=== AUSGANGSTEXT ===
○ ○ ○
Die Herrschaft der 1% ist zu 0,00001% geworden. Dieser Bruchteil der Weltbevölkerung hat die verschmutzte Erde bereits hinter sich gelassen und lebt in ihrem ganz eigenen Utopia. Die noblen Villenviertel der heutigen Zeit, sind der Ära der Sicherheitszäune und Wachmänner ein für alle Mal entwachsen: Der gemeine Pöbel wird nicht mehr nur durch eine Mauer um das jeweilige Stadtviertel fern gehalten, sondern 20.000 Kilometer Erdatmosphäre trennen die zusammen geschusterten Wellblechhütten von der Raumstation “Elysium”. Ein Mekka der Golfplätze, der Ballkleider, der Villen mit Swimmingpool – all das grauenhafte Elend muss und soll draußen bleiben. Mit menschenverachtender Weltsicht wird von da oben die Erde geführt, denn wie wir ja alle wissen, da es schon immer so war, aktuell so ist und wahrscheinlich auch immer so bleiben wird: Der Wohlstand einiger weniger wird auf dem krumm-geschufteten Rücken der Mehrheit erwirtschaftet.
So auch hier. In einer Welt, in der Menschenwürde ein Relikt aus vergangenen Tagen ist, in der das Leben des Einzelnen jeglichen Wert verloren hat, treffen wir Max. Ex-Verbrecher auf Bewährung, Fabrikarbeiter, einer aus zig Milliarden die geboren wurden, um (für zu wenig Geld zu viel) zu arbeiten und irgendwann klanglos wieder zu sterben. Max träumt, wie jeder andere Bürger der Welt wohl auch, seit Kindheitstagen davon nach Elysium zu reisen, um ein besseres Leben zu führen. Einer aus Milliarden, der eigentlich weiß, dass das nie pasieren kann. Niemals. Bis dann eine Reihe von unglücklichen Zufällen (die allesamt Produkt der menschenunwürdigen Bedingungen dieser dystopischen Zukunft sind) das Ziel als unabdingbar definiert.
ELYSIUM ist in Bezug auf den erzählerischen Fokus ein zweischneidiges Schwert, welches dem Zuschauer die Wahl lässt ihn zu lesen, wie man es gerne möchte. Action-Film mit dystopischem Einschlag? Oder rasante Dystopie, in der es zwingend auch noch heftig knallt? Ich sage: beides. In der ersten Hälfte ist Blomkamps Film die Definition einer gelungenen, alle obig beschriebene Sozialkritik auf den Punkt vermittelnden Dystopie. Die gesamte Welt, in der ELYSIUM angesiedelt ist, wirkt von Anfang bis Ende glaubhaft und präzise entwickelt – vielleicht, weil sie sie schlicht überzeugend verkauft, ein konsequent weitergedachtes Produkt unserer heutigen Lebensrealität zu sein. Das beginnt bei den gesellschaftlichen Zuständen, pflanzt sich über das Kulissen- und Setdesign fort und endet bei der (nie aufdringlich) gezeigten Technologie der Zukunft. Wenn Matt Damon, umgeben von zwielichtigen Gestalten, als Max durch die staubigen, dreckigen, vollgeschmierten Gassen dieser Zukunfts-Version eines verkommenen Los Angeles schlendert, dann wirkt das auf äußerst beklemmende Art eindrucksvoll. Frame für Frame schreit ELYSIUM die Hoffnungslosigkeit einer verdammten Bevölkerung heraus.
○ ○ ○
=== DATENSÄTZE ===
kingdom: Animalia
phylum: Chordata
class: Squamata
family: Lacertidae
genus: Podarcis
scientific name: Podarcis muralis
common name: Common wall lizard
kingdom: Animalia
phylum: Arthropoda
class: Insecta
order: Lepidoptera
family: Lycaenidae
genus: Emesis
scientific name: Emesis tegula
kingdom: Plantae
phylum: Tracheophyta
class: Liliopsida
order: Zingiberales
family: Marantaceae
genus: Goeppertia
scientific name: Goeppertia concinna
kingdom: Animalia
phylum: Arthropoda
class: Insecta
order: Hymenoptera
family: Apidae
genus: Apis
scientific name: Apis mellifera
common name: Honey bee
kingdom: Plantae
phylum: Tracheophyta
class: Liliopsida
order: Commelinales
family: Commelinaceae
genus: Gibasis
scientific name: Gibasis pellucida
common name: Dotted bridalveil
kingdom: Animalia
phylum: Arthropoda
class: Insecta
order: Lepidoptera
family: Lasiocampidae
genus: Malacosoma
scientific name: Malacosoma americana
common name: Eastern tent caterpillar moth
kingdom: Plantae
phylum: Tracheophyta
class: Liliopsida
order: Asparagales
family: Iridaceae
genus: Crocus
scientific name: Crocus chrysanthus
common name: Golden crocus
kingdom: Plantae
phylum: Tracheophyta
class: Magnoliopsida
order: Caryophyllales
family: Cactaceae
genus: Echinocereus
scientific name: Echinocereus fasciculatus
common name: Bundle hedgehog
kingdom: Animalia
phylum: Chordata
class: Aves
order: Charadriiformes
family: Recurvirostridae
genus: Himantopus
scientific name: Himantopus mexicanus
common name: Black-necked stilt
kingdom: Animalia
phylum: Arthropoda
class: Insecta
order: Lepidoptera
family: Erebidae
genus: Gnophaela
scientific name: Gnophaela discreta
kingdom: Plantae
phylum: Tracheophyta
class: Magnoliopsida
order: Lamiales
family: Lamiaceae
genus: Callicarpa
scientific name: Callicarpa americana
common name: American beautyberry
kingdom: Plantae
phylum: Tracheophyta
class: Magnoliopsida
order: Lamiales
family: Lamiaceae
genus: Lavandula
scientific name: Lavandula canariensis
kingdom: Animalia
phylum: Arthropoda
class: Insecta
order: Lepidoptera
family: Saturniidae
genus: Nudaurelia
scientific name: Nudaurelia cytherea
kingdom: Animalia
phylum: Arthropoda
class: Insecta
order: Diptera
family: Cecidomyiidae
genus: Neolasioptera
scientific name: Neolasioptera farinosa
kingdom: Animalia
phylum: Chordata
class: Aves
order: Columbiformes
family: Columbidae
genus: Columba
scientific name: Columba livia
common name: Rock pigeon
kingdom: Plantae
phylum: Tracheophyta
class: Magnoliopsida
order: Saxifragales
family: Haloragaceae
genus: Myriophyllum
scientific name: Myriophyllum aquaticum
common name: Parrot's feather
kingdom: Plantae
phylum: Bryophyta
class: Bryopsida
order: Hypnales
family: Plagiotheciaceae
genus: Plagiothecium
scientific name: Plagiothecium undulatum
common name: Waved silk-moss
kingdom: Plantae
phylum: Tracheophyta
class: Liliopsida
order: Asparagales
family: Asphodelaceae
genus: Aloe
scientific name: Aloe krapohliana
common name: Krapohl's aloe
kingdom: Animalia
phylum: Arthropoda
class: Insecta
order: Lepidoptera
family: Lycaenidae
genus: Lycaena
○ ○ ○
=== AUFGABEN ===
A) Wie viele Kilometer Erdatmosphäre trennen laut Ausgangstext die Wellblechhütten von der Raumstation Elysium?
B) Wiederhole aus den Datensätzen alles von der Zeile mit „scientific name: Emesis tegula“ bis hinunter zur Zeile mit „family: Lasiocampidae“, beide Zeilen eingeschlossen.

=== LÖSUNGEN ===
A) 20.000 Kilometer

B)
scientific name: Emesis tegula
kingdom: Plantae
phylum: Tracheophyta
class: Liliopsida
order: Zingiberales
family: Marantaceae
genus: Goeppertia
scientific name: Goeppertia concinna
kingdom: Animalia
phylum: Arthropoda
class: Insecta
order: Hymenoptera
family: Apidae
genus: Apis
scientific name: Apis mellifera
common name: Honey bee
kingdom: Plantae
phylum: Tracheophyta
class: Liliopsida
order: Commelinales
family: Commelinaceae
genus: Gibasis
scientific name: Gibasis pellucida
common name: Dotted bridalveil
kingdom: Animalia
phylum: Arthropoda
class: Insecta
order: Lepidoptera
family: Lasiocampidae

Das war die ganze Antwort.